Megan at home with her backyard chickens

Megan says the certification program helped advance her career. “Earning my EE certification allowed me to take a larger role in some of the environmental education programming we offer within the Center for Public Engagement with Science.” Megan says her favorite part of earning her certification was getting to know so many people in the environmental education field. “Everyone I met, and continue to meet, has been so knowledgeable about their work and excited about the environment and teaching. I feel so lucky to be part of such a welcoming and fun community. I appreciated the opportunity to take so many different workshops on new topics and visit different areas of the state, and I look forward to continuing that trend as I fulfill my CE credits every year.” Megan notes a few of the workshops that she really enjoyed included NC CATCH, the Great Backyard Bird Count, and Plant Identification: Trees, Shrubs, and Conifers. “I also really enjoyed working on my community partnership project, which involved building turtle basking platforms and applying my expertise in science communication to develop signage for Bass Lake Park in Holly Springs.”

The certification experience that really stood out for Megan and encouraged her to pursue the certification program was the Environmental Education course at NC State University taught by Dr. Gail Jones and Renee Strnad during the fall 2017 semester. “At the time, I was enrolled in the MEA graduate program and was looking for an elective course that interested me and filled a requirement for my degree. I think fall 2017 was the first semester that the course was offered, and I was extremely lucky that I found it and that it was approved to count toward my degree.
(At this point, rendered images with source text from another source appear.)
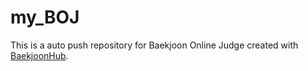 # my_BOJ
This is a auto push repository for Baekjoon Online Judge created with [BaekjoonHub](https://github.com/BaekjoonHub/BaekjoonHub).
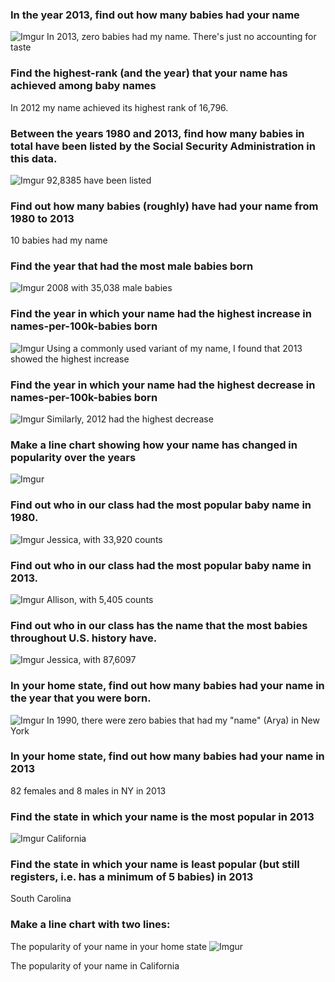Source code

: ### In the year 2013, find out how many babies had your name
![Imgur](http://i.imgur.com/M2eXuLK.png)
In 2013, zero babies had my name. There's just no accounting for taste

### Find the highest-rank (and the year) that your name has achieved among baby names
In 2012 my name achieved its highest rank of 16,796.

### Between the years 1980 and 2013, find how many babies in total have been listed by the Social Security Administration in this data.
![Imgur](http://i.imgur.com/0hgXMRw.png)
92,8385 have been listed

### Find out how many babies (roughly) have had your name from 1980 to 2013
10 babies had my name

### Find the year that had the most male babies born
![Imgur](http://i.imgur.com/rWFNhRV.png)
2008 with 35,038 male babies

### Find the year in which your name had the highest increase in names-per-100k-babies born
![Imgur](http://i.imgur.com/USAlDPy.png)
Using a commonly used variant of my name, I found that 2013 showed the highest increase

### Find the year in which your name had the highest decrease in names-per-100k-babies born
![Imgur](http://i.imgur.com/oqNESDp.png)
Similarly, 2012 had the highest decrease

### Make a line chart showing how your name has changed in popularity over the years
![Imgur](http://i.imgur.com/Gi9o3PI.png)

### Find out who in our class had the most popular baby name in 1980.
![Imgur](http://i.imgur.com/Ai5vckV.png)
Jessica, with 33,920 counts

### Find out who in our class had the most popular baby name in 2013.
![Imgur](http://i.imgur.com/lskYCR4.png)
Allison, with 5,405 counts

### Find out who in our class has the name that the most babies throughout U.S. history have.
![Imgur](http://i.imgur.com/vKE6TzA.png)
Jessica, with 87,6097

### In your home state, find out how many babies had your name in the year that you were born.
![Imgur](http://i.imgur.com/Y39CH2b.png)
In 1990, there were zero babies that had my "name" (Arya) in New York

### In your home state, find out how many babies had your name in 2013
82 females and 8 males in NY in 2013

### Find the state in which your name is the most popular in 2013
![Imgur](http://i.imgur.com/E3WkWYB.png)
California

### Find the state in which your name is least popular (but still registers, i.e. has a minimum of 5 babies) in 2013
South Carolina

### Make a line chart with two lines:

The popularity of your name in your home state
![Imgur](http://i.imgur.com/wMtfL1O.png)

The popularity of your name in California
This course allowed me to earn credit for Basics of Environmental Education and Methods of Teaching Environmental Education, but more importantly, it solidified my interest in environmental education and my desire to learn more and get more involved.” 

For her community partnership project, Megan built turtle basking platforms and installed signage about why turtles bask in the sun for Bass Lake Park. “I live near Bass Lake and visit the park to walk and run almost weekly. During my visits, I often see park visitors pointing at the turtle basking platforms I built and reading the informational signage, which reminds me of the impact my project has on the community. I hope the platforms and signage last for many years and many people get to enjoy them and learn about why turtles bask in the sun.”

Megan at the Water Science and Stewardship Progran for teachers
Megan says the program changed her approach to teaching. “The program has also taught me best practices for implementing environmental education and programming for people/students of all ages and backgrounds and increased my confidence in teaching.”

She says the program also changed the way she views environmental issues. “After participating in the certification program, I now look at environmental issues with a more open-minded approach, instead of bringing in my previous biases. I appreciate learning and teaching about all sides of an issue and letting participants discover and make their own assumptions. All in all, I’ve embraced the emphasis on education, not advocacy.”